Protocol 1: Kidneys were isolated from GLA globally knockout (GLA KO) mice and wild-type mice at the age of 16 weeks. α1,4-galactosyltransferase transgenic mice (TgG3S), highly producing Gb3 in every tissue with GLA KO mice to create symptomatic FD mouse model (TgG3S;GLAKO), the kidneys of which were extracted. Protocol 2: Proximal tubular cells (PTCs) isolated from GLA KO mice were co-cultured with or without lyso-Gb3. Furthermore, GLA was genetically reduced by RNA-silencing technique in murine distal tubular cells (MDCTs) and co-cultured with or without lyso-Gb3. Protocol 3: GLA KO mice were fed with water containing 1.0% NaCl and HFD and cultured PTCs or MDCTs were co-incubated with HS in the presence or absence of palmitic acid. Protocol 4: c-Maf or CCR2 inhibitors were administrated into GLA KO mice fed with HS+HFD or TgG3S/GLA KO mice for eight weeks.

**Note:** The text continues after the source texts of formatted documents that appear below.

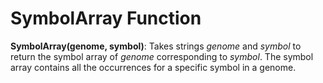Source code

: # SymbolArray Function
**SymbolArray(genome, symbol)**: Takes strings *genome* and *symbol* to return the symbol array of *genome* corresponding to *symbol*. The symbol array contains all the occurrences for a specific symbol in a genome.
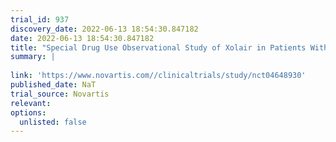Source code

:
 ```yaml
---
trial_id: 937
discovery_date: 2022-06-13 18:54:30.847182
date: 2022-06-13 18:54:30.847182
title: "Special Drug Use Observational Study of Xolair in Patients With Severe to Most Severe Seasonal Allergic Rhinitis Aged ≥ 12 Years and &lt; 18 Years Whose Symptoms Were Inadequately Controlled Despite to Conventional Therapies"
summary: |
  
link: 'https://www.novartis.com//clinicaltrials/study/nct04648930'
published_date: NaT
trial_source: Novartis
relevant: 
options:
  unlisted: false
---
```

GLA knockouts and TgG3S;GLAKO mice showed an increase in kidney fibrosis and immune cells infiltration with the upregulation of proinflammatory cytokines, such as interleukin (IL)-6 and IL-18 when compared to wild-type mice. Kidney expression levels of chemokines, such as CCL2, CCL7, CCL8, were elevated with increased chemokine receptors, CCR1, CCR2, and CCR4 in GLA KO mice and TgG3S;GLAKO mice. Defects of GLA in both PTCs and MDCTs upregulated CCL2, CCL7, CCL8 CCR1, CCR2, and CCR4 even in the absence of Gb3 accumulation, suggesting that the activation of chemokine-chemokine receptor axis in intrinsic kidney cells might promote the development of FD nephropathy independent of Gb3 accumulation. c-Maf, a transcriptional factor regulating CCL8, was upregulated in GLA KO, TgG3S/GLA KO mice, GLA KO PTCs, and GLA knockdown MDCTs when compared to each control. While GLA knockouts were asymptomatic, GLA knockouts fed with HS+HFD showed the increase in albuminuria, kidney fibrosis and tubular injury. Thus, CCR2 or c-Maf inhibitors were administrated into GLA KO mice fed with HS+HFD and TgG3S/GLA KO mice. We identified that both CCR2 and c-Maf inhibitors inhibited kidney fibrosis and immune cells infiltration with the reduction in proinflammatory cytokines expression in GLA KO fed with HS+HFD.

C-Maf and CCR -targeted therapies may have a potential to inhibit the progression of FD nephropathy independent of Gb3 accumulation.